Historia szpiegowska stojąca za kryzysem Ferrari

Jak daleko może sięgać afera związana z nielegalnością ubiegłorocznego silnika Ferrari i czy zespół może stracić pewną część swojego dorobku z sezonu 2019? Bardzo ciekawy artykuł w tej sprawie pojawił się na łamach Corriere della Sera, gdzie Giorgio Terruzzi wyjaśnił dokładnie, co wydarzyło się w ostatnich miesiącach na temat sytuacji z jednostką napędową i tajnym porozumieniem między Maranello a FIA.
Według artykułu włoskiej gazety, afera Ferrari może sięgać GP Włoch 2019, gdzie Charles Leclerc odniósł zwycięstwo, w dużej mierze dzięki mocniejszej jednostce napędowej względem konkurencji. Ferrari zdołało uzyskać więcej koni mechanicznych, pracując nad obszarami trudnymi do odczytania podczas inspekcji przez FIA.
Jesienią ubiegłego roku zainicjowano operację „szpiegowską” przeciwko Ferrari przy udziale osoby, która znała najbardziej tajne aspekty Ferrari. Technik z Międzynarodowej Federacji Samochodowej, który pragnie pozostać anonimowy, opowiedział jak rozpoczęło się dochodzenie zainicjowane początkowo przez jeden z zespołów Formuły 1 przeciwko włoskiej stajni.

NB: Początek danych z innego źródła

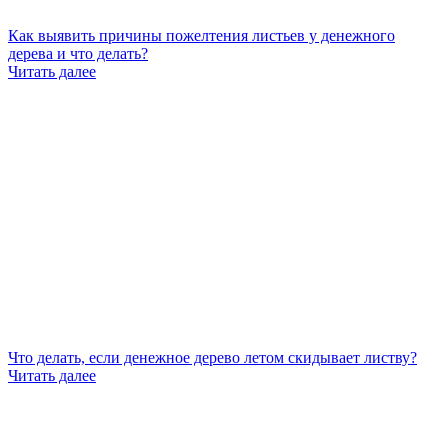
Как выявить причины пожелтения листьев у денежного
дерева и что делать?
Читать далее
Что делать, если денежное дерево летом скидывает листву?
Читать далее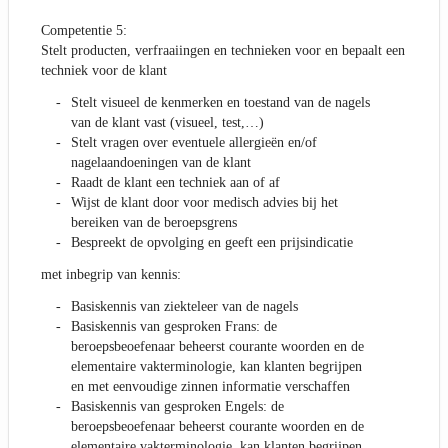
Competentie 5:
Stelt producten, verfraaiingen en technieken voor en bepaalt een
techniek voor de klant
Stelt visueel de kenmerken en toestand van de nagels
van de klant vast (visueel, test,…)
Stelt vragen over eventuele allergieën en/of
nagelaandoeningen van de klant
Raadt de klant een techniek aan of af
Wijst de klant door voor medisch advies bij het
bereiken van de beroepsgrens
Bespreekt de opvolging en geeft een prijsindicatie
met inbegrip van kennis:
Basiskennis van ziekteleer van de nagels
Basiskennis van gesproken Frans: de
beroepsbeoefenaar beheerst courante woorden en de
elementaire vakterminologie, kan klanten begrijpen
en met eenvoudige zinnen informatie verschaffen
Basiskennis van gesproken Engels: de
beroepsbeoefenaar beheerst courante woorden en de
elementaire vakterminologie, kan klanten begrijpen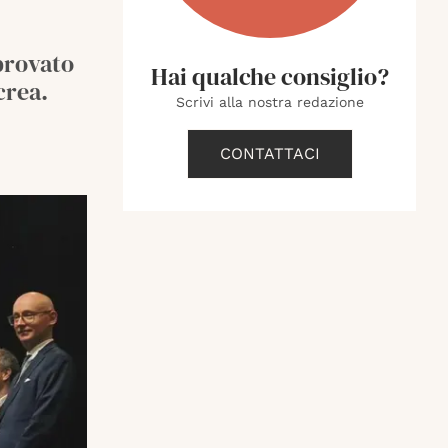
pprovato
Hai qualche consiglio?
crea.
Scrivi alla nostra redazione
CONTATTACI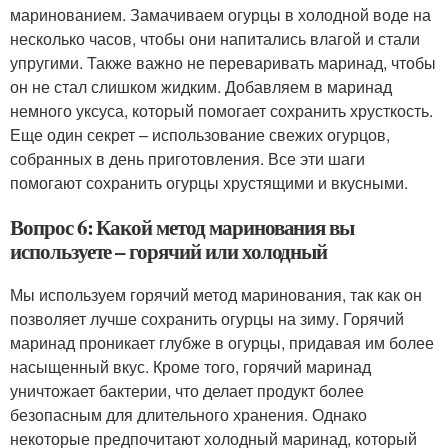
маринованием. Замачиваем огурцы в холодной воде на
несколько часов, чтобы они напитались влагой и стали
упругими. Также важно не переваривать маринад, чтобы
он не стал слишком жидким. Добавляем в маринад
немного уксуса, который помогает сохранить хрусткость.
Еще один секрет – использование свежих огурцов,
собранных в день приготовления. Все эти шаги
помогают сохранить огурцы хрустящими и вкусными.
Вопрос 6: Какой метод маринования вы
используете – горячий или холодный
Мы используем горячий метод маринования, так как он
позволяет лучше сохранить огурцы на зиму. Горячий
маринад проникает глубже в огурцы, придавая им более
насыщенный вкус. Кроме того, горячий маринад
уничтожает бактерии, что делает продукт более
безопасным для длительного хранения. Однако
некоторые предпочитают холодный маринад, который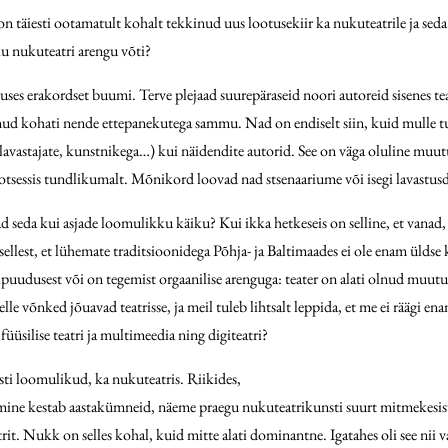
s on täiesti ootamatult kohalt tekkinud uus lootusekiir ka nukuteatrile ja se
ku nukuteatri arengu võti?
ses erakordset buumi. Terve plejaad suurepäraseid noori autoreid sisenes teat
anud kohati nende ettepanekutega sammu. Nad on endiselt siin, kuid mulle tu
vastajate, kunstnikega…) kui näidendite autorid. See on väga oluline muutus
otsessis tundlikumalt. Mõnikord loovad nad stsenaariume või isegi lavastus
d seda kui asjade loomulikku käiku? Kui ikka hetkeseis on selline, et vanad
ta sellest, et lühemate traditsioonidega Põhja- ja Baltimaades ei ole enam üld
ipuudusest või on tegemist orgaanilise arenguga: teater on alati olnud muu
le võnked jõuavad teatrisse, ja meil tuleb lihtsalt leppida, et me ei räägi enam
 füüsilise teatri ja multimeedia ning digiteatri?
sti loomulikud, ka nukuteatris. Riikides,
mine kestab aastakümneid, näeme praegu nukuteatrikunsti suurt mitmekesisus
trit. Nukk on selles kohal, kuid mitte alati dominantne. Igatahes oli see nii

Już w ubiegłym sezonie jeden z zespołów Formuły 1 zgłosił do FIA podejrzenie nieprawidłowości w jednostce napędowej Ferrari. Jednak ze względu na ograniczone narzędzia, FIA nie była w stanie potwierdzić jakichkolwiek nieprawidłowości i silnik włoskiego producenta pozostał legalny. Dopiero, gdy osoba blisko powiązana z Ferrari pozyskała istotne informacje działające na niekorzyść Ferrari, posłużyły one do narzucenia Maranello „tajnego” kompromisu, co w konsekwencji doprowadziło do wyeliminowania szeregu rozwiązań silnika, uznanych za nieprawidłowe. Okazuje się jednak, że sposób uzyskania tych informacji był nielegalny.
Spadek mocy silnika o kilkadziesiąt koni mechanicznych spowodował, że projekt samochodu pod mocniejszy silnik nie zapewnia odpowiednich osiągów na torze. Włosi zostali zmuszeni do przeprojektowania auta pod legalny silnik, dlatego też tegoroczny bolid Ferrari prezentuje tak słabe osiągi i nie charakteryzuje go prędkość, jak miało to miejsce w ubiegłym roku.
Morał tej historii jest taki, że FIA nie jest w stanie sprawować pełnej kontroli nad legalnością wszystkich aspektów zespołów i dopiero gdy ktoś dopuści się szpiegostwa i pozyska dowody w nie do końca legalny sposób, Federacja jest w stanie poczynić pewne kroki.
Sytuacja z Ferrari bardzo mocno przypomina sytuację Racing Point. Nie jest możliwe, aby jeden zespół skopiował bolid drugiej ekipy tylko na podstawie zdjęć, zwłaszcza że w grę wchodzą bardzo skomplikowane elementy, zaprojektowane z dokładnością do ułamków milimetrów.
FIA analizuje bolidy bardzo powierzchownie i być może również nie chce bardziej zagłębiać się w szczegóły, ponieważ ewentualna współpraca na linii Mercedes - Racing Point (bo jak inaczej Racing Point mogłoby skopiować bolid Mercedesa 2019) mogłaby zakończyć się ogromnymi konsekwencjami wobec Mercedesa.
Jednak jeśli nic nie zostanie poczynione w tej sprawie, istnieje ryzyko, że pozostałe satelickie zespoły Mercedesa pojawią się na torze z identycznymi i bardzo szybkimi samochodami. Oprócz Racing Point z silnika Mercedesa korzysta także Williams i od przyszłego roku również McLaren. Stawką jest wiarygodność Formuły 1.